Abstract: Distributionally robust optimization allows decisions from a stochastic optimization model to hedge against a range of distributions, characterized by an ambiguity set. We first study two-stage stochastic programs with linear recourse and formulate distributionally robust models that vary in how the ambiguity set is built, using the Wasserstein distance and an optimal quadratic transport distance. We consider both unbounded and bounded support sets, and provide guidance regarding which models are meaningful in the sense of yielding robust first-stage decisions. Second, we consider a multi-stage stochastic linear program that lends itself to solution by stochastic dual dynamic programming (SDDP). In this context, we again consider a distributionally robust variant of the model. We describe a computationally tractable variant of SDDP to handle this model using the Wasserstein distance. This is joint work with Daniel Duque and Sanjay Mehrotra.

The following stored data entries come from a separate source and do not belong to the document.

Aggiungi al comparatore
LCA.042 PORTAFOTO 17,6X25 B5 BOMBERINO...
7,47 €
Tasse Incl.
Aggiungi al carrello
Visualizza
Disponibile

Bio: David Morton is the David A. and Karen Richards Sachs Professor and Department Chair in Industrial Engineering and Management Sciences at Northwestern University. Prior to joining Northwestern, he served on the faculty at the University of Texas at Austin and as a postdoctoral fellow at the Naval Postgraduate School. He research interests include stochastic optimization for decision making under uncertainty. He worked as a Fulbright Scholar at Charles University in Prague, was a finalist for the EURO Excellence in Practice Paper Prize, and is an INFORMS fellow.